Fix contiguous AD and Autogradzero inconsistency (#18633)

Summary: Fixes #17962 Pull Request resolved: https://github.com/pytorch/pytorch/pull/18633 Differential Revision: D14700449 Pulled By: wanchaol fbshipit-source-id: 3d15d67c01b69b28394a0f2f001db90ed9fd31dc
2025-10-20 21:14:14 +08:00 · 2019-04-03 11:18:05 -07:00
parent 5950c1e8c4
commit a21e256e8d
4 changed files with 31 additions and 19 deletions
--- a/test/common_methods_invocations.py
+++ b/test/common_methods_invocations.py
@ -538,6 +538,8 @@ def method_tests():
        ('norm', (), (3, 0, True), 'keepdim_3_dim_scalar', (), [1]),
        ('clone', (S, M, S), NO_ARGS),
        ('clone', (), NO_ARGS, 'scalar'),
+        ('contiguous', (S, S), NO_ARGS, '', (True,)),
+        ('contiguous', torch.randn(S, S).transpose(0, 1), NO_ARGS, 'not_contiguous', (True,)),
        ('dist', (S, S, S), ((S, S, S),)),
        ('dist', (S, S, S), ((S,),), 'broadcast_rhs'),
        ('dist', (S,), ((S, S, S),), 'broadcast_lhs'),
--- a/tools/jit/templates/register_aten_ops.cpp
+++ b/tools/jit/templates/register_aten_ops.cpp
@ -102,6 +102,16 @@ RegisterOperators reg({
          return 0;
      }
  ),
+  Operator(
+      "aten::is_contiguous(Tensor self) -> bool",
+      [](Stack & stack) {
+          autograd::profiler::RecordFunction record("is_contiguous");
+          auto result = ((std::move(peek(stack, 0, 1))).toTensor()).is_contiguous();
+          drop(stack, 1);
+          pack(stack, std::move(result));
+          return 0;
+      }
+  ),

  // Generated operators
  ${constructors}
--- a/torch/csrc/jit/autodiff.cpp
+++ b/torch/csrc/jit/autodiff.cpp
@ -198,7 +198,7 @@ bool isDifferentiable(Graph& g) {
 // graph and a backward graph.

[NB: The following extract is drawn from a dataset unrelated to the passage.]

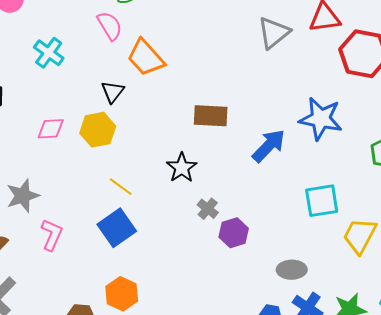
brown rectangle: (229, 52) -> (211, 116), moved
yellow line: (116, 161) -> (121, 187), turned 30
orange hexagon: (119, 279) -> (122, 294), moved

Forward graph will be used to replace the node in
 // grad_desc.f, and backward graph will be used to construct GradOf(node) in
 // reverse_block. Grad_values(a.k.a gradOutputs) propagated through
-// node->owningGraph() in **reversed** order, thus GradientPair.forward ahould
+// node->owningGraph() in **reversed** order, thus GradientPair.forward should
 // be inserted **after** the node being replaced, so that we don't traverse the
 // graph infinite times.
 //
@ -775,10 +775,10 @@ class GradientHelper {
 // later. It is ok to replace any backward function with known-zero inputs with
 // something that produces known-zero outputs. This function encloses each
 // know-linear backward function in a 'GradOf' sub-block so that we can perform
-// optimizations using this information. In particular, specializeUndef will
-// observe if all the inputs to the linear block are Undef, which the autograd
-// uses to represent zeros, and then propagate the undefs to the outputs of the
-// block.
+// optimizations using this information. In particular, specializeAutogradZero will
+// observe if all the inputs to the linear block are AutogradZeroTensor, which the
+// autograd uses to represent zeros, and then propagate the zeros to the outputs
+// of the block.
 static std::vector<Value*> linearGradientForNode(
    Node* node,
    ArrayRef<Value*> grad_values) {
@ -795,7 +795,7 @@ static std::vector<Value*> linearGradientForNode(
  WithInsertPoint guard(block);
  auto results = GradientHelper(node).gradient(grad_values);
  return fmap(results, [block, linear](Value* grad) -> Value* {
-    if (!grad)
+    if (!grad || grad->mustBeNone())
      return nullptr;
    block->registerOutput(grad);
    return linear->addOutput()->copyMetadata(grad);
@ -841,8 +841,8 @@ static ReverseDetails addReverseInline(Gradient& grad_desc) {
  const auto get_grad = [&](Value* v) -> Value* {
    auto it = grad_map.find(v);
    if (it == grad_map.end()) {
-      auto undef = graph.insertNode(graph.createAutogradZero());
-      std::tie(it, std::ignore) = grad_map.emplace(v, undef->output());
+      auto autograd_zero = graph.insertNode(graph.createAutogradZero());
+      std::tie(it, std::ignore) = grad_map.emplace(v, autograd_zero->output());
    }
    return it->second;
  };
--- a/torch/csrc/jit/symbolic_script.cpp
+++ b/torch/csrc/jit/symbolic_script.cpp
@ -404,7 +404,7 @@ const std::vector<std::string> functions = {

        def contiguous(self):
            def backward(grad_output):
-                return None
+                return grad_output

            return self.contiguous(), backward